I badly want to give this novel more than three stars. I badly want it to deserve more than three stars. It has remarkable qualities but is, ultimately, less than the sum of its parts.
Foremost, I am glad to have a novel about how our government sold arms to the Contras in the 80s. Just having something touch on black operations at all is highly welcome. (I suppose there is a decent amount of nonfiction on the matter, but having it fictionalized, and by a well-known name, suggests something left for posterity. Perhaps a false ideal.)
Didion's knowledge of the particulars is strong, no doubt generated by her travels and study of Central America, places like El Salvador, etc. Her credibility on the price of mines, or how one slips in and out of the United States, is high. One feels this is how things must work.
This is joined with a brave narrative ploy. We slip between the account of Elena McMahon's trip into black ops and an unnamed narrator's account of how she came to gain this information. The difference is not clearly marked (on my ebook) and so must be parsed, though is not difficult to. But we are continually fed suggestions about how things wind up for Elena, leading to a recursive, obscure style.
To borrow from the Russian formalists, if the 'fabula' is the raw story (what actually happened) and the 'syuzhet' is how the story is organized (what is actually told to us when), then the fabula portion is rather simple, the syuzhet like a bunch of diverting, snarled curlicues that ultimately are impossible to fully grasp.
That may be how information of this nature appears to a journalist or researcher of Didion's persuasion, but is frustrating as a reader.

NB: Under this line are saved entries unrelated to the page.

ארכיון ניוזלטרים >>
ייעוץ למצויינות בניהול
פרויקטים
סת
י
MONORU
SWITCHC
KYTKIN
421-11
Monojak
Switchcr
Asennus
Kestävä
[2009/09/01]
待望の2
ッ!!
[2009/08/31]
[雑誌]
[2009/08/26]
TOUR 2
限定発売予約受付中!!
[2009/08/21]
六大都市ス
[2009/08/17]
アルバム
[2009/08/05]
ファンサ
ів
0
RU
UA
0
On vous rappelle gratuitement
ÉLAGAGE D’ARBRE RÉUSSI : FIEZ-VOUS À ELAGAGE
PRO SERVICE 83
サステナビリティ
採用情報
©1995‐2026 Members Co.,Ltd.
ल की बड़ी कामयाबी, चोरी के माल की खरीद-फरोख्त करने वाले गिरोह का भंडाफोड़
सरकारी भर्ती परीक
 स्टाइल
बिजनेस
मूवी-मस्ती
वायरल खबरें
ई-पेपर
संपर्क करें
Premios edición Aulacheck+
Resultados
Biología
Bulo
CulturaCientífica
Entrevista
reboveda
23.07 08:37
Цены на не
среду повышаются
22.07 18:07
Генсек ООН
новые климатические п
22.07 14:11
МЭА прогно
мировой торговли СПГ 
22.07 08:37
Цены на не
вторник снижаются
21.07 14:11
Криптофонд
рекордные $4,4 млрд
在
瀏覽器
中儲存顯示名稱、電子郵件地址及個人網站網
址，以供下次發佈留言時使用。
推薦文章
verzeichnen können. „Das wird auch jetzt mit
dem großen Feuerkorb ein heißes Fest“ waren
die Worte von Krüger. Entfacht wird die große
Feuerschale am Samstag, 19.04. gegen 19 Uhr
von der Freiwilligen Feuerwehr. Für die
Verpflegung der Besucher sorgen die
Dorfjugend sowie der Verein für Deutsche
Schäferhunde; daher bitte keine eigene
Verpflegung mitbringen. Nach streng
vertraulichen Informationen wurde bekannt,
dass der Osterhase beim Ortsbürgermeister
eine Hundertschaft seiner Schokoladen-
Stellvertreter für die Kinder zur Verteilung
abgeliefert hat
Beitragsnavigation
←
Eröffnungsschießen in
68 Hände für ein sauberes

I wish she either demonstrated fully that this is just how things go - maybe stepped aside and said it full out - or... I don't know. A problem is that Elena is both a cypher and not terribly interesting as a character, so what happens to her throughout is not particularly absorbing.
The end is something of a denouement. I'm reminded of something like No Country for Old Men (the movie; I haven't read the book), where a late event is truncated as a narrative fiat (spoiler: Llewellyn's death), since we have already otherwise been shown how these murders happen. There's real heaviness to that action (in the syuzhet), but because Elena is lightweight and we're wafting along in uncertainty, the narrative ploy doesn't quite work.
All in all, a novel that remains and always must remain intriguing, but disappointing.